Test concentrations with justification for top dose:

1st experiment: 0, 20, 100, 500, 2500 or 5000 µg/plate
2nd experiment: 0, 2000, 4000, 6000, 8000 µg/plate

Vehicle / solvent:

- solvent used: double distilled water

Controlsopen allclose all

Details on test system and experimental conditions:

METHOD OF APPLICATION:
- standard plate and preincubation method

DURATION
- Preincubation period: 20 minutes
- Expression time (cells in growth medium): 48 h

SELECTION AGENT (mutation assays): minimal amino acid solution 0.05 mM histidine + 0.05 mM biotin

NUMBER OF PLATES:
- 3 per dose or control

DETERMINATION OF CYTOTOXICITY
- Method: colonies (his+ revertants) were counted

Evaluation criteria:

Characterization of a substance as positive requires:
- doubling of the spontaneous mutation rate
- dose-response relationship
- reproducibility of the results

Results and discussion

Remarks on result:

other: all strains/cell types tested

Remarks:

Migrated from field 'Test system'.

Any other information on results incl. tables

AEEA showed no mutagenic response in any strain with or without S-9 mix.
The substance was completely soluble in water. 

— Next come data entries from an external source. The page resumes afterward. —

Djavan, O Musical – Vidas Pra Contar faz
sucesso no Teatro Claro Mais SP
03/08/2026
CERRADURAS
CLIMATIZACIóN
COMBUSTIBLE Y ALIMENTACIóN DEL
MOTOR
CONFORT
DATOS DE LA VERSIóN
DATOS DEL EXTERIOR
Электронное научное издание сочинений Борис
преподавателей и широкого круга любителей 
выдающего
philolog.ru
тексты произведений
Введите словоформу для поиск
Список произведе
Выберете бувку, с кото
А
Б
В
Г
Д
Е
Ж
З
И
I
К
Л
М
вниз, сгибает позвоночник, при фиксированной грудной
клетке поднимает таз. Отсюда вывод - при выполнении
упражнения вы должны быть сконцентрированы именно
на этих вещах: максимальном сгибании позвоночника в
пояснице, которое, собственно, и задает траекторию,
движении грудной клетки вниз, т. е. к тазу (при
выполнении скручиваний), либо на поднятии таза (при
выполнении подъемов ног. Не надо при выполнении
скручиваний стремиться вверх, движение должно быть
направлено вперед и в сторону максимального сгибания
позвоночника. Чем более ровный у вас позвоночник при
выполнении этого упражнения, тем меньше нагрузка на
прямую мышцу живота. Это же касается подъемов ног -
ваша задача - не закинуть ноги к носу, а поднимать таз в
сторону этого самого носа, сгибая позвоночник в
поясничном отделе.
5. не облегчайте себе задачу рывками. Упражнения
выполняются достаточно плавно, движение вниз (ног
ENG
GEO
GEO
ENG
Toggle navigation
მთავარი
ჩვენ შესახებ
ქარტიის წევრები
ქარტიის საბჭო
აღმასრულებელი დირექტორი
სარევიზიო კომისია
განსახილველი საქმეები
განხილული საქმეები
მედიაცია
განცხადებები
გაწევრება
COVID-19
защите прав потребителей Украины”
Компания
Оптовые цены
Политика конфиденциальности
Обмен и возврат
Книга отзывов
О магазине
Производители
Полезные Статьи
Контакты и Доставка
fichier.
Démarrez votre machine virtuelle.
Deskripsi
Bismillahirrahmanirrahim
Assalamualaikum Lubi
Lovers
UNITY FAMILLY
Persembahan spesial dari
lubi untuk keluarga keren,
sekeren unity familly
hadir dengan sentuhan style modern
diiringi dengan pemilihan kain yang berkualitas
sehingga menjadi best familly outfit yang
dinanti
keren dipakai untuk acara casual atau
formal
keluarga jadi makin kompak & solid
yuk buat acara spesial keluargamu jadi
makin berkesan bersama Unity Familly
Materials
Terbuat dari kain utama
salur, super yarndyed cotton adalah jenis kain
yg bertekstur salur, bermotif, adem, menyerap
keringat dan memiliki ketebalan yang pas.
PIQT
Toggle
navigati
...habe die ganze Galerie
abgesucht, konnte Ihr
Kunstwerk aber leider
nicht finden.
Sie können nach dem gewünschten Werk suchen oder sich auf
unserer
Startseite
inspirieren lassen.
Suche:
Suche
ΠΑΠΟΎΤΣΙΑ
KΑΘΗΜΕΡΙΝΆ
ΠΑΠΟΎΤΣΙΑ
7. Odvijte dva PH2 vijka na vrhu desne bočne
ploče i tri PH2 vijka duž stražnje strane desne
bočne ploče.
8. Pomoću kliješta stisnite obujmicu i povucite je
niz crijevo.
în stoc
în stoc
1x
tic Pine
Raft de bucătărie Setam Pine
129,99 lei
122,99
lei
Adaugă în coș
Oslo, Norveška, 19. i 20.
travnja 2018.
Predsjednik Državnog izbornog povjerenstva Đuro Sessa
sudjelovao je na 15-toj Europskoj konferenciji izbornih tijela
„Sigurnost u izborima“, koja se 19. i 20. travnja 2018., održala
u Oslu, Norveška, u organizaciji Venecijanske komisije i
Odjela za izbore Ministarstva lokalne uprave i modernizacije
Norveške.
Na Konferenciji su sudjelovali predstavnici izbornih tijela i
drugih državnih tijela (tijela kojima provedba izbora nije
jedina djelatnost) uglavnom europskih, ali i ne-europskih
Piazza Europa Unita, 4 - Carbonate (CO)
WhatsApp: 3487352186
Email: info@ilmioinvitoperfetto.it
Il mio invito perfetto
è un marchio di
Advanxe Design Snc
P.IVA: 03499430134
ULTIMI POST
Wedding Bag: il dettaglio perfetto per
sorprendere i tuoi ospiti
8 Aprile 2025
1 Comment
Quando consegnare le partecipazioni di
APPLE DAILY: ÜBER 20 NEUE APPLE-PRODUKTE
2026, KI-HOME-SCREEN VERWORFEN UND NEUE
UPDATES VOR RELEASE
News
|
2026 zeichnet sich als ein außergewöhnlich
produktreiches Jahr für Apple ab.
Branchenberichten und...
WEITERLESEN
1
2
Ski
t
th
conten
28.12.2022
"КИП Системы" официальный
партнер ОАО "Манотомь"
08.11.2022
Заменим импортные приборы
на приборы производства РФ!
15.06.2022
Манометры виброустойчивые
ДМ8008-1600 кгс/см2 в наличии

Cytotoxicity was only observed in the preincubation test depending on the strain at 2500 and 5000 µg/plate.

Applicant's summary and conclusion

Executive summary:

In a reverse gene mutation assay the bacteria strains TA 1535, TA 1537, TA 98 and TA 100 of S. typhimurium  were exposed to AEEA (99.0 % a.i.) at concentrations of 0, 20, 100, 500, 2000, 2500, 4000, 5000, 6000 or 8000 µg/plate (3 plates/dose) in the presence and absence of mammalian metabolic activation applying both the standard plate and the pre-incubation method (BASF AG, Department of Toxicology, 1991). AEEA was completely soluble in water and tested up to 8000 µg/plate. Cytotoxicity was only observed in the pre-incubation test depending on the strain at 2500 and 5000 µg/plate. The positive controls induced the appropriate responses in the corresponding strains. There was no evidence of induced mutant colonies over background.

This study is classified as acceptable and satisfies the requirement of OECD Test Guideline 471 for in vitro mutagenicity (bacterial reverse gene mutation) data.